### Task instructions
1 > Repeat everything in the chloroplast genome passage from "Comparison of five" down to "noncoding sequences (CNS).".
2 > Translate this sentence from the chloroplast genome passage into Spanish: "The comparison shows that the two IR regions are less divergent than the LSC and SSC regions."
3 > Supply the next part of the chloroplast genome passage, beginning after its last sentence.

### Source extract
──────

The whole cp genome sequence of A. annua was compared to those of Artemisia fukudo, Lactuca sativa, Jacobaea vulgaris, and Cynara cornigera. The cp genome size of A. annua is the second smallest among the five completed Asteraceae cp genomes. It is larger than J. vulgaris (150,689 bp) (Table S2), but smaller than the cp genomes of A. fukudo, C. cornigera, and L. sativa by 56 bp, 1595 bp, 1817 bp, respectively. A. annua has the smallest SSC region (18,267 bp) among these sequenced Asteraceae cp genomes. The next smallest SSC region is from J. vulgaris, with a size of 18,276 bp. There are no significant differences in sequence length between SSC or IR, and the variation in sequence length is the main reason that there is a difference in the length of the LSC region. Comparative genome analysis [33] permits the examination of how DNA sequences diverge among related species. The whole sequence identity of the five Asteraceae cp genomes was plotted using mVISTA, with the annotated A. annua cp genome as a reference (Figure 2). The comparison shows that the two IR regions are less divergent than the LSC and SSC regions. In addition, the coding regions are more conserved than the non-coding regions, and the highly divergent regions among the five cp genomes occur in the intergenic spacers, including rnH-psbA, psbM-petN, trnC-GCA-petN, trnE-UUC-rpoB, trnY-GUA-trnE-UUC, trnV-UAC-ndhC, rbcL-accD, accD–psaI, and rpl32-trnL-UAG in LSC, as well as ndhI-ndhG and ycf1-rps15 in SSC. Similar results have been observed in other plant cp genomes [21,34]. Moreover, the most divergent coding regions are the ndhF, ycf1, and ycf2 genes in five Asteraceae cp genomes. However, there is only a very slight difference between A. annua and A. fukudo. In our study, we observed that all eight rRNA genes are highly conserved.
Figure 2

Comparison of five chloroplast genomes using mVISTA. Grey arrows and thick black lines above the alignment indicate gene orientation. Purple bars represent exons, blue bars represent UTRs, and pink bars represent non-coding sequences (CNS). The Y-scale axis represents the percent identity (shown: 50–100%). Genome regions are color-coded as either protein-coding exons, rRNAs, tRNAs, or conserved noncoding sequences (CNS).

──────

### Data extracts
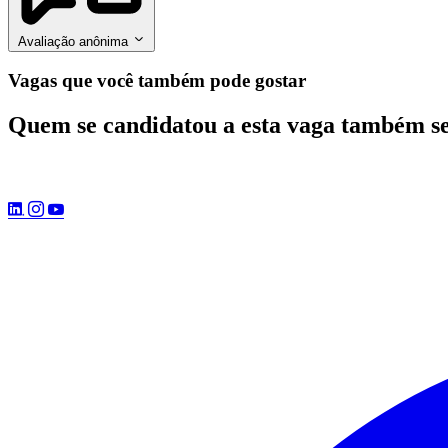
Avaliação anônima
Vagas que você também pode gostar
Quem se candidatou a esta vaga também s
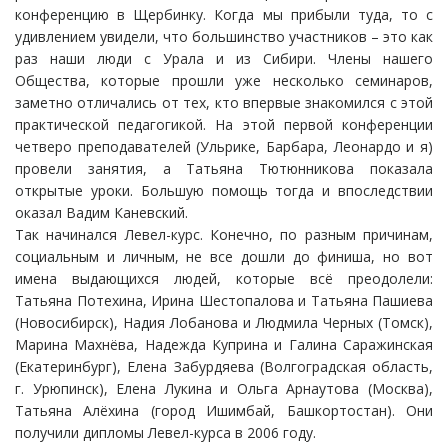
конференцию в Щербинку. Когда мы прибыли туда, то с
удивлением увидели, что большинство участников – это как
раз наши люди с Урала и из Сибири. Члены нашего
Общества, которые прошли уже несколько семинаров,
заметно отличались от тех, кто впервые знакомился с этой
практической педагогикой. На этой первой конференции
четверо преподавателей (Ульрике, Барбара, Леонардо и я)
провели занятия, а Татьяна Тютюнникова показала
открытые уроки. Большую помощь тогда и впоследствии
оказал Вадим Каневский.
Так начинался Левел-курс. Конечно, по разным причинам,
социальным и личным, не все дошли до финиша, но вот
имена выдающихся людей, которые всё преодолели:
Татьяна Потехина, Ирина Шестопалова и Татьяна Пашиева
(Новосибирск), Надия Лобанова и Людмила Черных (Томск),
Марина Махнёва, Надежда Куприна и Галина Саражинская
(Екатеринбург), Елена Забурдяева (Волгоградская область,
г. Урюпинск), Елена Лукина и Ольга Арнаутова (Москва),
Татьяна Алёхина (город Ишимбай, Башкортостан). Они
получили дипломы Левел-курса в 2006 году.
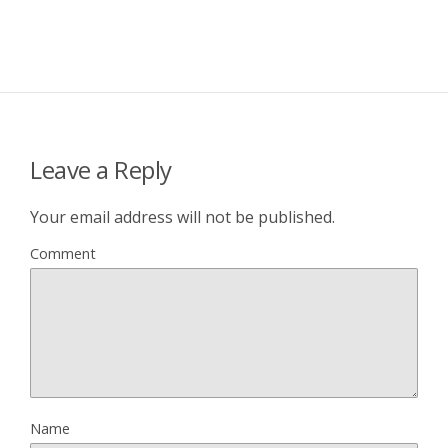
Leave a Reply
Your email address will not be published.
Comment
Name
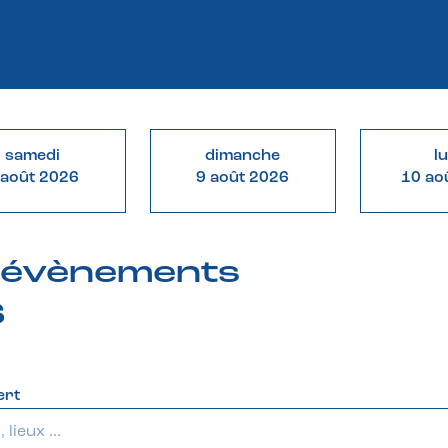
samedi
dimanche
l
 août 2026
9 août 2026
10 ao
& évènements
6
ert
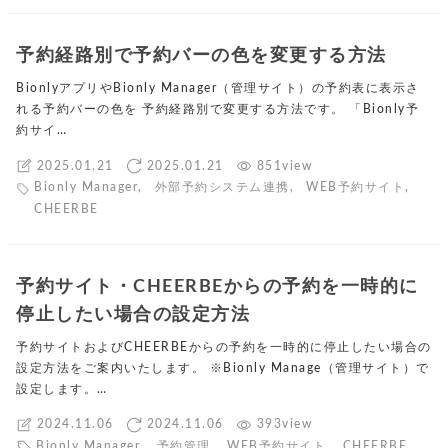
予約経路別で予約バーの色を変更する方法
BionlyアプリやBionly Manager（管理サイト）の予約表に表示さ
れる予約バーの色を 予約経路別で変更する方法です。 「Bionly予
約サイ…
2025.01.21
2025.01.21
851view
Bionly Manager
,
外部予約システム連携
,
WEB予約サイト
,
CHEERBE
予約サイト・CHEERBEからの予約を一時的に
停止したい場合の設定方法
予約サイトおよびCHEERBEからの予約を一時的に停止したい場合の
設定方法をご案内いたします。 ※Bionly Manage（管理サイト）で
設定します。…
2024.11.06
2024.11.06
393view
Bionly Manager
,
予約管理
,
WEB予約サイト
,
CHEERBE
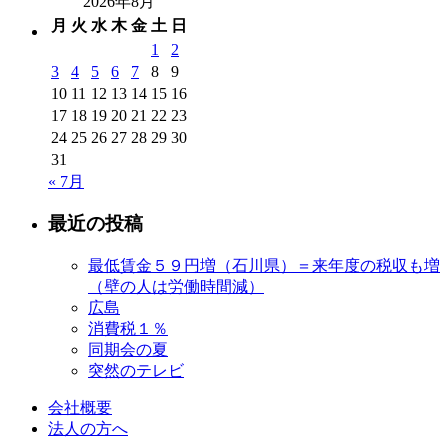
2026年8月
月
火
水
木
金
土
日
1
2
3
4
5
6
7
8
9
10
11
12
13
14
15
16
17
18
19
20
21
22
23
24
25
26
27
28
29
30
31
« 7月
最近の投稿
最低賃金５９円増（石川県）＝来年度の税収も増
（壁の人は労働時間減）
広島
消費税１％
同期会の夏
突然のテレビ
会社概要
法人の方へ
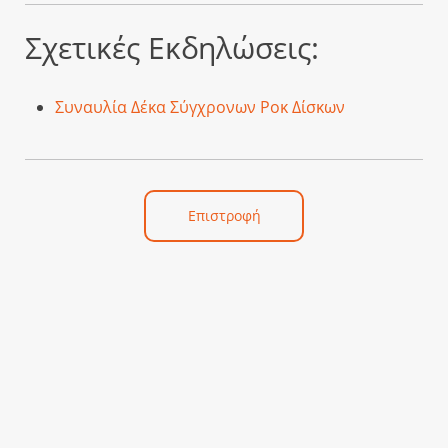
Σχετικές Εκδηλώσεις:
Συναυλία Δέκα Σύγχρονων Ροκ Δίσκων
Επιστροφή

──────

### Answers for this exercise
1 >
Comparison of five chloroplast genomes using mVISTA. Grey arrows and thick black lines above the alignment indicate gene orientation. Purple bars represent exons, blue bars represent UTRs, and pink bars represent non-coding sequences (CNS). The Y-scale axis represents the percent identity (shown: 50–100%). Genome regions are color-coded as either protein-coding exons, rRNAs, tRNAs, or conserved noncoding sequences (CNS).

2 > La comparación muestra que las dos regiones IR son menos divergentes que las regiones LSC y SSC.

3 >
2.4. IR Contraction and Expansion in the A. annua cp Genome

Although IRs are the most conserved regions of the cp genomes, contraction and expansion at the borders of IR regions are common evolutionary events, and are hypothesized to explain size differences between cp genomes [35,36]. Detailed comparisons of the IR-SSC and IR-LSC boundaries among four Asteraceae cp genomes (Artemisia annua, Artemisia fukudo, Artemisi frigida, and Artemisia montana) are presented in Figure 3. The IRb/SSC border is generally positioned between the ycf1 pseudogene and the ndhF gene. The ycf1 pseudogene has proven to be useful for analyzing cp genome variation in higher plants and algae [37]. The ndhF gene, related to photosynthesis, was found to be 56 bp, 58 bp, 60 bp, and 75 bp away from the IRb/SSC border, in A. montana, A. annua, A. fukudo, and A. frigida, respectively. However, some unique structural differences exist in the A. annua cp genome: the trnH gene is present at the longest distance (114 bp) from the LSC edge; the rps19 pseudogene is absent in A. annua due to the contraction of the borders of the IR regions; the rps19 gene was present in the LSC region due to the expansion of LSC. It has been reported that the rps19 gene is one of the most abundant transcripts in the chloroplast’s genome [38]. The IR/LSC boundaries are not static among the cp genome in Artemisia species, but are dynamic processes confined to conservative expansions and contractions, which is similar to what has been found in other plants [39].
Figure 3

Comparison of the borders of the LSC, SSC, and IR regions among five chloroplast genomes. Ψ: pseudogenes, /: distance from the edge.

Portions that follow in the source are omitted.